## [Data section]
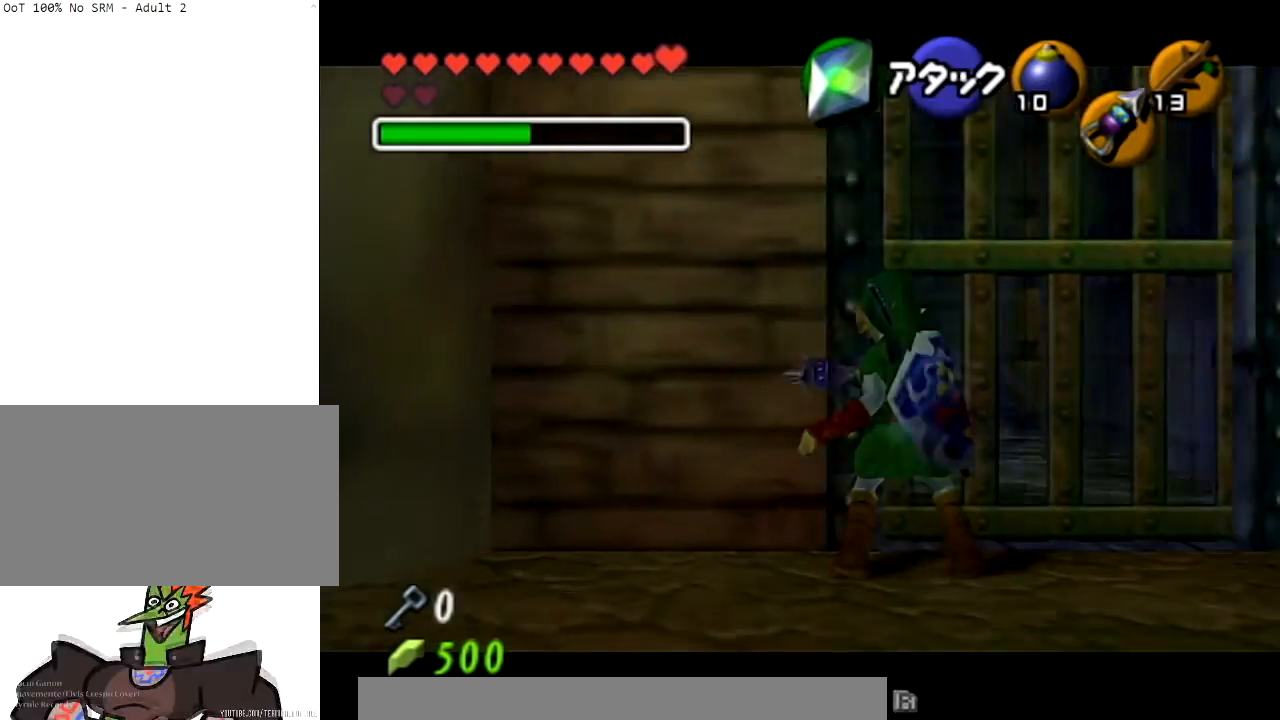
{"buttons": ["A", "L1"], "left_stick": "up", "right_stick": "center", "events": [[167, "left_stick", "up"], [200, "A", "down"]]}
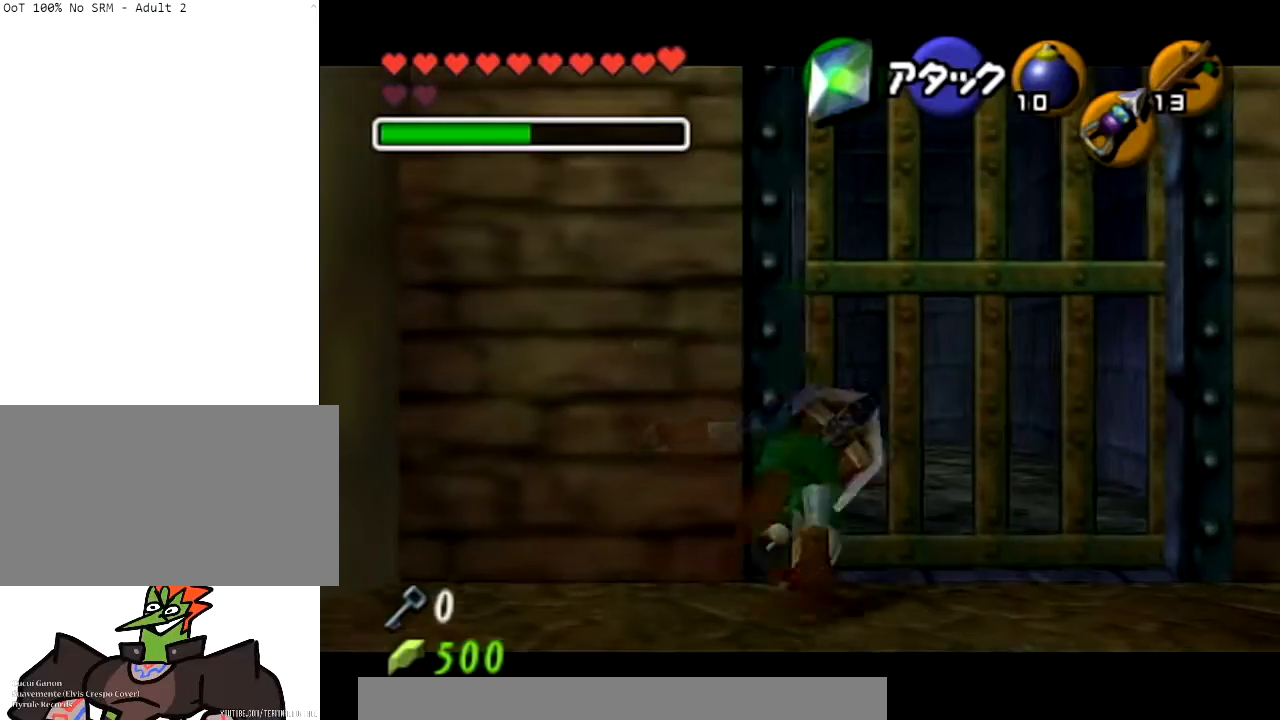
{"buttons": ["L1"], "left_stick": "up", "right_stick": "center", "events": [[267, "A", "up"]]}
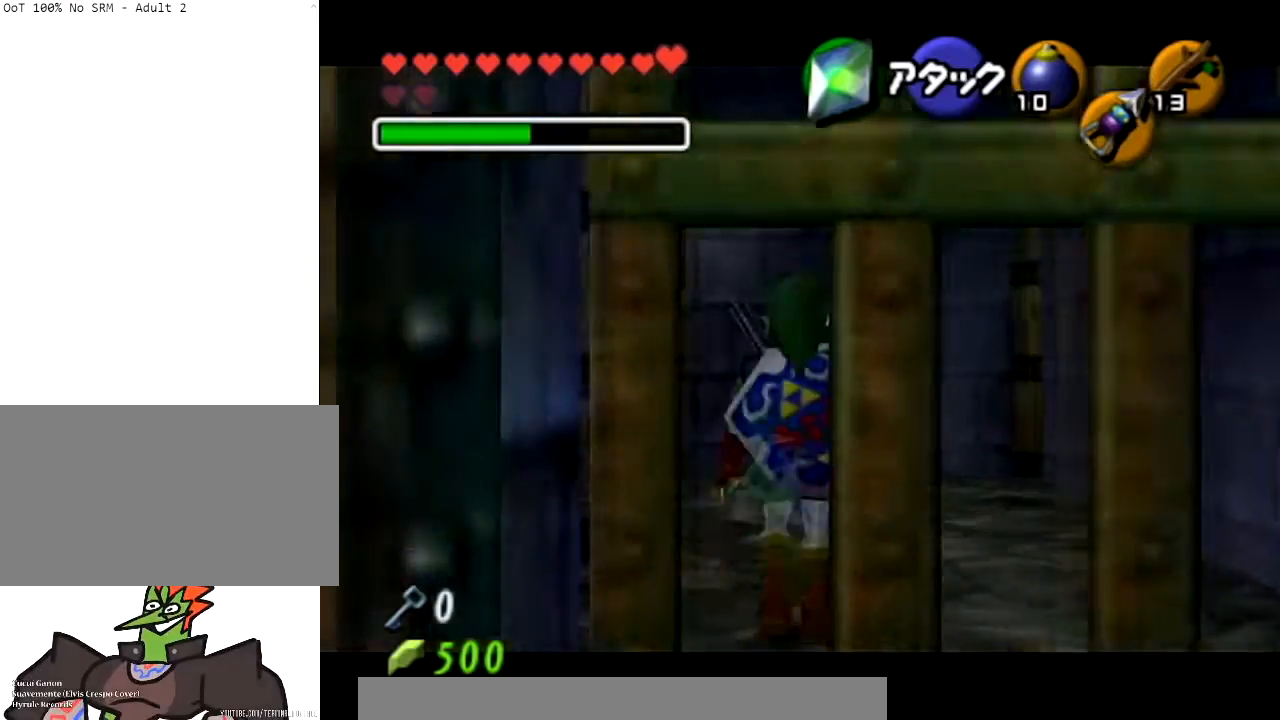
{"buttons": ["L1"], "left_stick": "up", "right_stick": "center", "events": []}
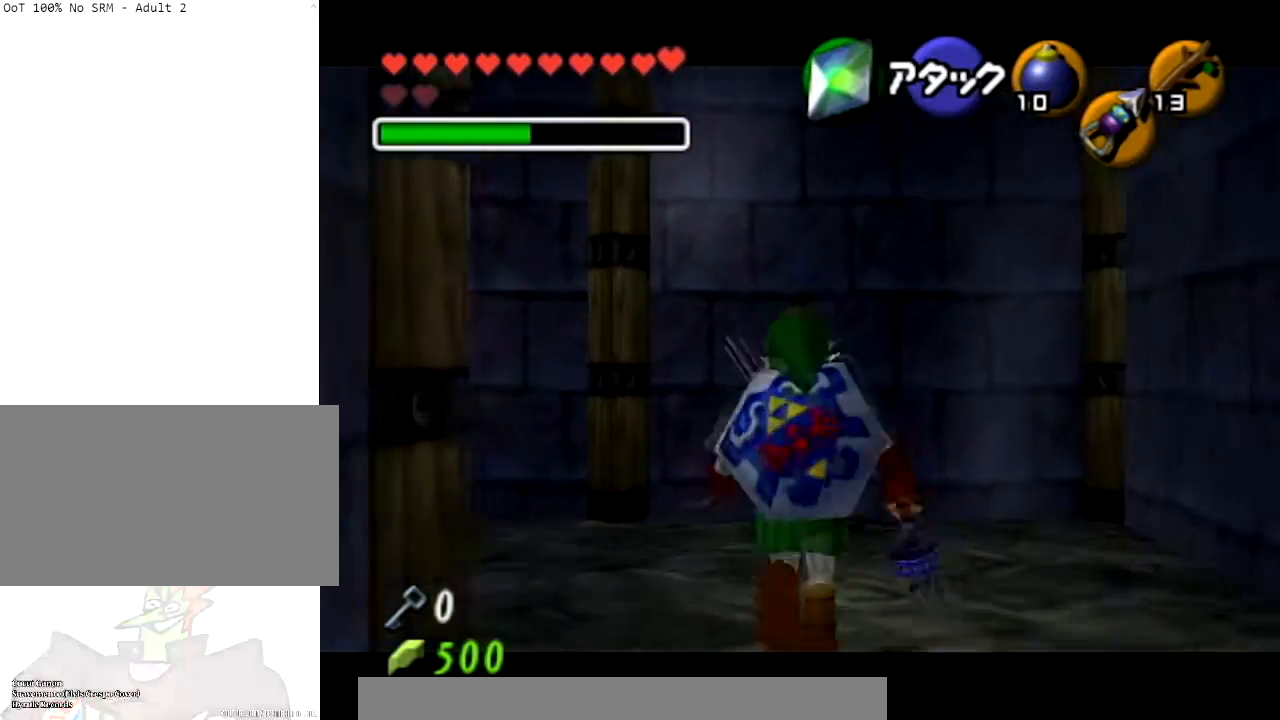
{"buttons": ["L1"], "left_stick": "left", "right_stick": "center", "events": [[100, "left_stick", "left"], [133, "A", "down"], [333, "A", "up"]]}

## [Problem to solve]
Give an exact copy of the listing, without its pictures.

## [Solution]
{"buttons": ["A", "L1"], "left_stick": "up", "right_stick": "center", "events": [[167, "left_stick", "up"], [200, "A", "down"]]}
{"buttons": ["L1"], "left_stick": "up", "right_stick": "center", "events": [[267, "A", "up"]]}
{"buttons": ["L1"], "left_stick": "up", "right_stick": "center", "events": []}
{"buttons": ["L1"], "left_stick": "left", "right_stick": "center", "events": [[100, "left_stick", "left"], [133, "A", "down"], [333, "A", "up"]]}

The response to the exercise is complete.